」
「你這個讓女人懷不了孕的廢物,胡妃的孩子怎麼來的?你為了扳倒我,親自去找別的男人給你戴綠帽?」
被我說中,楚淮潮臉上肌肉跳動,神色幾近猙獰:「你找死!」
我哈哈大笑:「你怎麼想的啊?熔兒再怎麼說也是你血脈相連的侄子,胡妃的孩子是什麼?你想把你的皇位拱手送給誰?」
「來人,來人!」楚淮潮暴跳如雷,歇斯底里地怒吼,「把這個胡言亂語的瘋婦給朕關進天牢!」
王統領帶領禁軍沖進室內,將我們團團圍住,卻遲遲沒有下一步動作。
楚淮潮愣了一下,怒火凝固,他臉色慢慢白了。
我輕輕整理袖口,慢條斯理地說:「傳本宮口諭,陛下不慎摔傷了腦袋,說不了話,做不了事,要在宮中好、好、修、養,即日起,誰也不見。」
「是!」王統領向我行禮。
「你、你想造反?!」楚淮潮難以置信地瞪著王統領,可惜王朔目不斜視,將他雙手反剪制住。

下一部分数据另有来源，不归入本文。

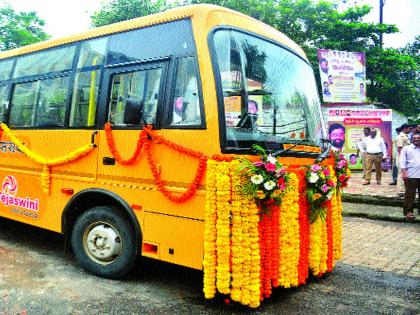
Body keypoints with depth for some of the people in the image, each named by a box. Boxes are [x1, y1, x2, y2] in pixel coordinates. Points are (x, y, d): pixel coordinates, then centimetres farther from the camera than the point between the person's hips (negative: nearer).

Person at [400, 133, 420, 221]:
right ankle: (408, 211, 1)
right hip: (411, 175, -4)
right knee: (410, 194, -4)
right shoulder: (406, 148, 4)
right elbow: (402, 161, -2)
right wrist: (404, 172, -12)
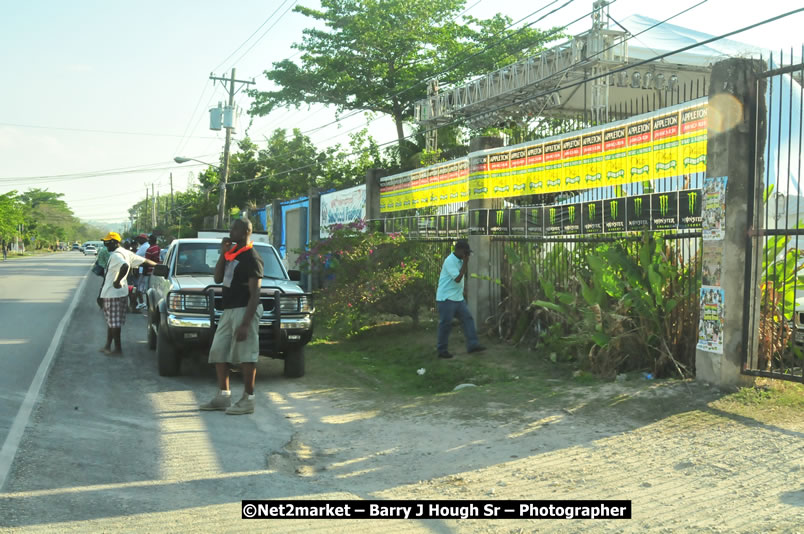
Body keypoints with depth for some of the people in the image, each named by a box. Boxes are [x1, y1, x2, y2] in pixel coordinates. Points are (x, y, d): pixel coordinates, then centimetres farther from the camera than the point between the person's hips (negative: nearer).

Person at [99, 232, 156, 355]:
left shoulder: (116, 255, -18)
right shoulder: (126, 253, 10)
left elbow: (125, 266, -38)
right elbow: (143, 260, 14)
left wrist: (117, 281, -27)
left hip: (113, 293, -10)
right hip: (122, 292, 10)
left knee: (114, 322, -2)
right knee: (111, 321, 18)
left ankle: (118, 348, 3)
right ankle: (108, 346, 26)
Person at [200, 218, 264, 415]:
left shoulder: (251, 257, -14)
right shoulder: (232, 252, 13)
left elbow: (254, 294, -17)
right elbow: (218, 279, 13)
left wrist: (245, 324, -22)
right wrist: (223, 253, 1)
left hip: (244, 310, -10)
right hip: (228, 310, 10)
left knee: (246, 355, -4)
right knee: (218, 352, 12)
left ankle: (248, 400, 4)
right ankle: (223, 396, 20)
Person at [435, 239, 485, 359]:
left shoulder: (460, 260, 11)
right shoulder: (450, 261, -17)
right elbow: (457, 278, -24)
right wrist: (465, 262, -20)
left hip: (458, 298, 9)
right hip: (446, 298, -9)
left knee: (468, 319, 1)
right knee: (445, 324, -2)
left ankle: (472, 345, 1)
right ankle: (441, 350, 8)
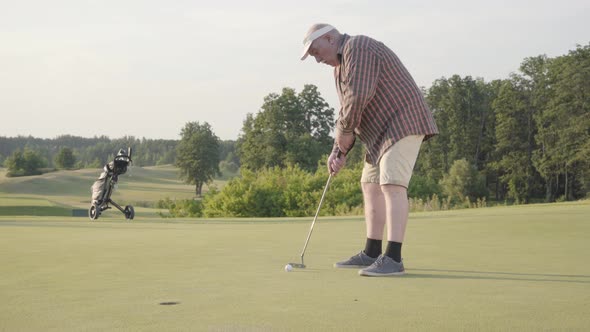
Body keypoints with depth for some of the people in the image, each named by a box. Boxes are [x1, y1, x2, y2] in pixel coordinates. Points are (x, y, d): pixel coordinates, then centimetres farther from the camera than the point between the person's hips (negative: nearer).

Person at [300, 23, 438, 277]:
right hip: (382, 131, 11)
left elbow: (359, 96, -25)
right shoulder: (341, 65, 20)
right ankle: (372, 254, 17)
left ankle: (393, 259, -24)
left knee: (392, 185, -19)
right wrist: (339, 151, 8)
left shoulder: (357, 47, -13)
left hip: (402, 123, -11)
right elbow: (347, 112, 20)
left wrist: (344, 131, -11)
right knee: (371, 185, 11)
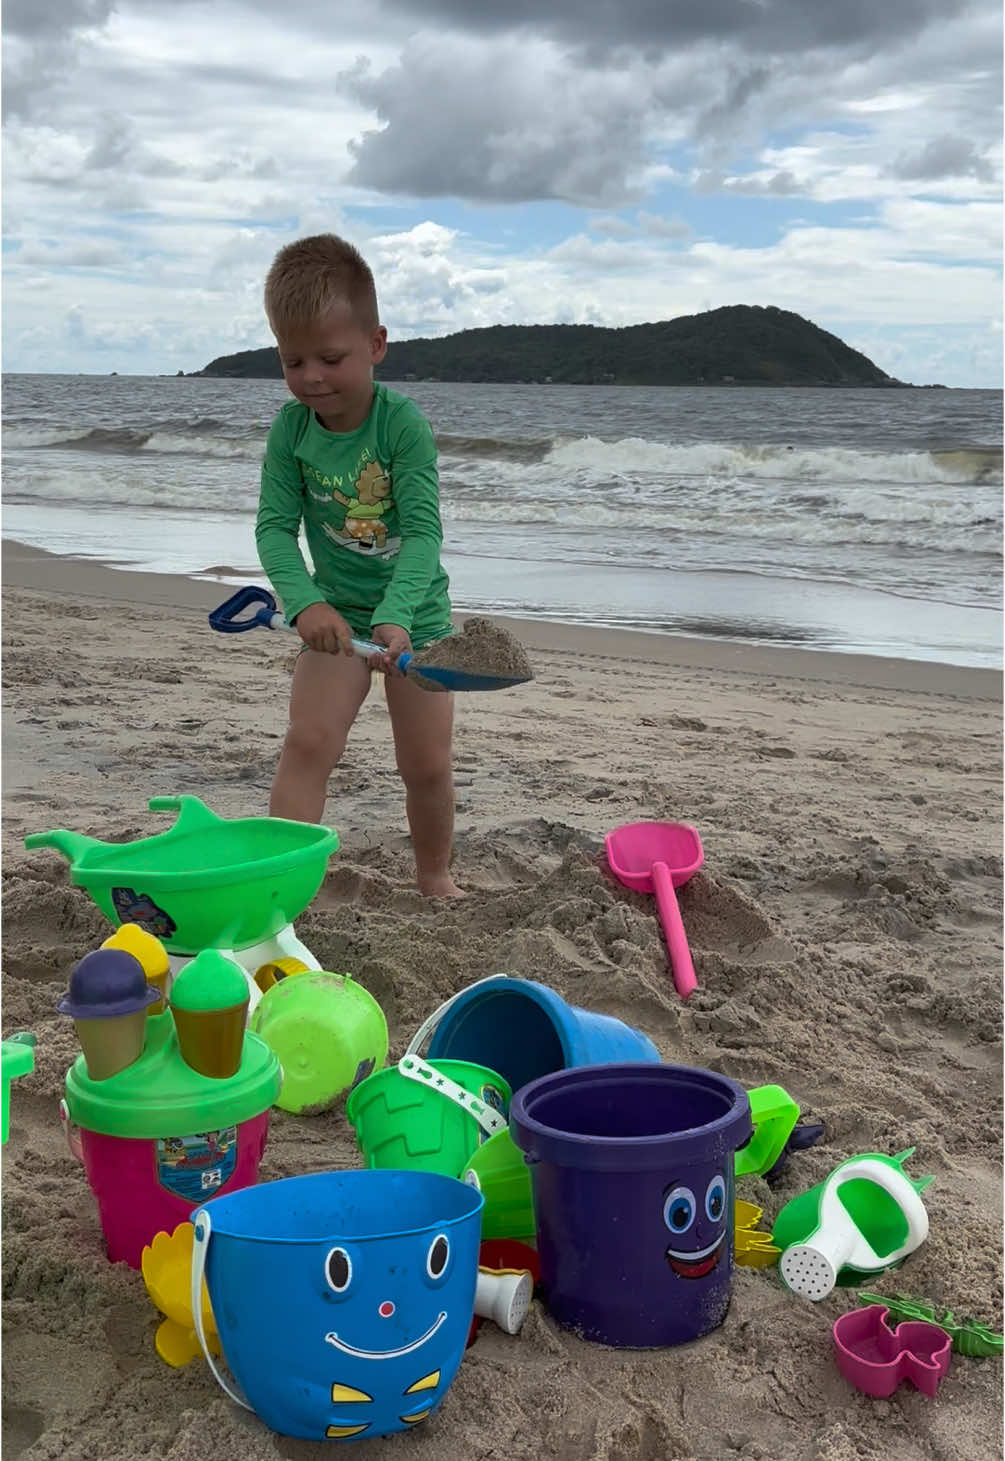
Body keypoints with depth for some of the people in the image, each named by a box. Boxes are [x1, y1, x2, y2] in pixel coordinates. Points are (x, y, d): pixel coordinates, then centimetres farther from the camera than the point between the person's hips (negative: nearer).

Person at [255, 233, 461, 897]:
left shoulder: (404, 423, -20)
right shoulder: (291, 427, -11)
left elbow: (424, 531, -26)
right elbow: (275, 526, -13)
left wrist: (395, 616, -40)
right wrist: (305, 602, -31)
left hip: (416, 612, -2)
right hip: (336, 612, 2)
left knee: (428, 765, 6)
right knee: (308, 743, -14)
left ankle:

我踱到他面前,看他氣得都快背過去了,于是善良地為他解答疑惑:「的確,寒門士子沒有根基,不會被我輕易收買。可是你在用王朔之前,為什麼不多查一查他的底?」
「你只知道他是亳州人士,無父無母,怎麼不查一下十幾年前亳州大旱,是誰施舍了王朔一碗薄粥,又是誰資助他一路成人、討取功名?」
當年我爹路遇餓得昏迷過去的王朔時,只是想到家中的女兒,覺得這個年輕人十分可憐,于是救了他一命,年年資助他生活,并沒有想要得到什麼回報。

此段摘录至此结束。